Sara West and Ian Meadows in ‘Dead Lucky’ (Photo: Daniel Asher Smith)

Sara West starred as a young woman who takes on the church where she was sexually abused at school, aided by a lawyer played by Rachel Griffiths in Tori Garrett’s drama Don’t Tell.

They teamed up again – this time as adversaries – in Subtext Pictures’ four-part crime thriller Dead Lucky, which premieres on SBS at 9.30 tonight.

West plays the pregnant sister of Ian Meadows’ character who is hunted by detectives played by Griffiths and Yoson An, who suspect he is a violent fugitive who robbed a convenience store.

She relished playing a woman who protects her brother, frustrating the cops, in the series created and written by Subtext Pictures’ Ellie Beaumont and Drew Proffitt and directed by David Caesar.

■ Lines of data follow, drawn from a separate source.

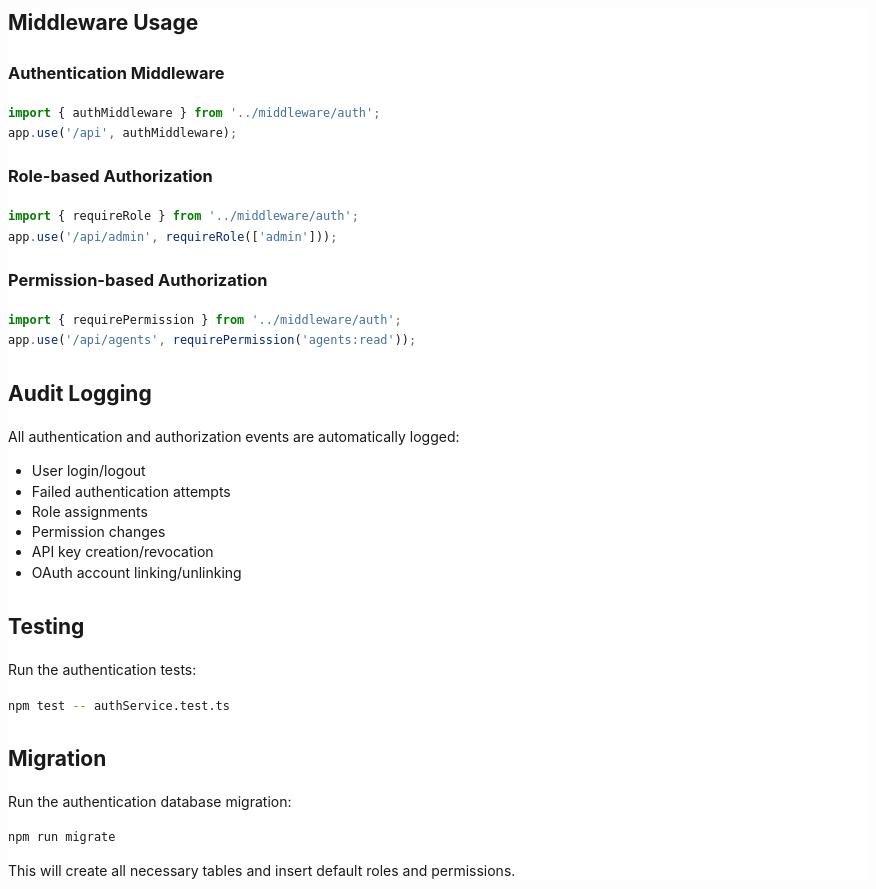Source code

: ## Middleware Usage

### Authentication Middleware
```typescript
import { authMiddleware } from '../middleware/auth';
app.use('/api', authMiddleware);
```

### Role-based Authorization
```typescript
import { requireRole } from '../middleware/auth';
app.use('/api/admin', requireRole(['admin']));
```

### Permission-based Authorization
```typescript
import { requirePermission } from '../middleware/auth';
app.use('/api/agents', requirePermission('agents:read'));
```

## Audit Logging

All authentication and authorization events are automatically logged:
- User login/logout
- Failed authentication attempts
- Role assignments
- Permission changes
- API key creation/revocation
- OAuth account linking/unlinking

## Testing

Run the authentication tests:
```bash
npm test -- authService.test.ts
```

## Migration

Run the authentication database migration:
```bash
npm run migrate
```

This will create all necessary tables and insert default roles and permissions.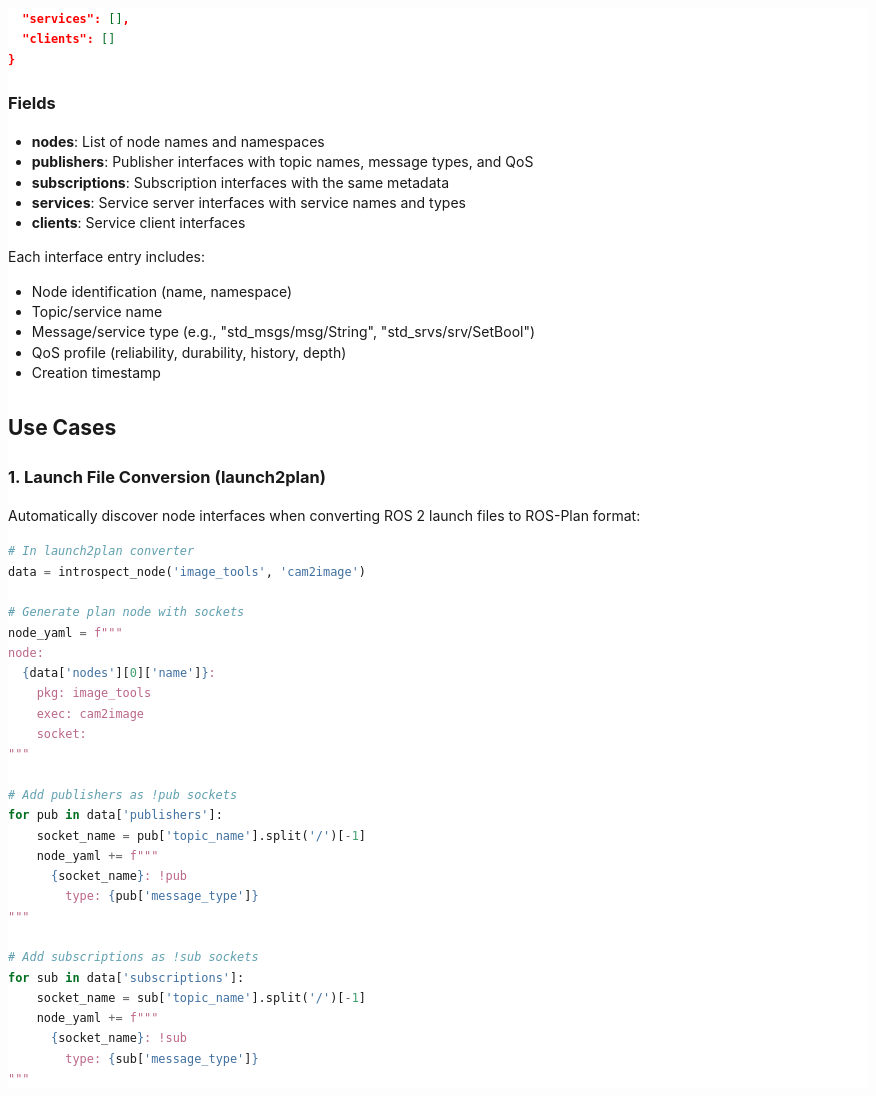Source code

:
 ```json
  "services": [],
  "clients": []
}
```

### Fields

- **nodes**: List of node names and namespaces
- **publishers**: Publisher interfaces with topic names, message types, and QoS
- **subscriptions**: Subscription interfaces with the same metadata
- **services**: Service server interfaces with service names and types
- **clients**: Service client interfaces

Each interface entry includes:
- Node identification (name, namespace)
- Topic/service name
- Message/service type (e.g., "std_msgs/msg/String", "std_srvs/srv/SetBool")
- QoS profile (reliability, durability, history, depth)
- Creation timestamp

## Use Cases

### 1. Launch File Conversion (launch2plan)

Automatically discover node interfaces when converting ROS 2 launch files to ROS-Plan format:

```python
# In launch2plan converter
data = introspect_node('image_tools', 'cam2image')

# Generate plan node with sockets
node_yaml = f"""
node:
  {data['nodes'][0]['name']}:
    pkg: image_tools
    exec: cam2image
    socket:
"""

# Add publishers as !pub sockets
for pub in data['publishers']:
    socket_name = pub['topic_name'].split('/')[-1]
    node_yaml += f"""
      {socket_name}: !pub
        type: {pub['message_type']}
"""

# Add subscriptions as !sub sockets
for sub in data['subscriptions']:
    socket_name = sub['topic_name'].split('/')[-1]
    node_yaml += f"""
      {socket_name}: !sub
        type: {sub['message_type']}
"""
```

Rising star Mojean Aria (Danger Close) plays Mani, an Iranian medical student who works at the convenience store run by greedy owners.

After watching the first two episodes on Monday she tells IF: “It’s bloody beautiful. Stoked to be a small part of this hugely evolving story.”

Co-incidentally  she was cast as a medical student named Karla who is desperate to find a cure for her brother Blake (Benson Jack Anthony), who has a terminal sleepless illness, in Daniel J. Phillips’  debut feature Awoken.

“Blake is in a very dangerous situation and Karla will go to any lengths to save him,” she says. She avoids watching the rushes, confessing, “That would make me very self-conscious.”

Rialto will distribute the film produced by McMahon International’s Craig McMahon, Meridian Pictures’ Charles Billeh and Phillips in Australia/New Zealand.

West and Romper Stomper’s Toby Wallace star in Tom Noakes’ Nursery Rhymes, which has been nominated for an AACTA award for best short fiction.

Wallace portrays a tattooed Metalhead musician who stumbles on an horrific car accident on a lonely highway, with West as his partner.

Earlier this year she wrote and directed the short Disco Dykes, which features Jordan Cowan as an outcast who questions her own sexuality, even more so when her mother gets a girlfriend.

West is developing several projects with her producer Cowan including Fish Bone, a TV series about a group of women who decide to enter a fishing competition, and a feature set in the 1990s about two female video gamers who take on the boys.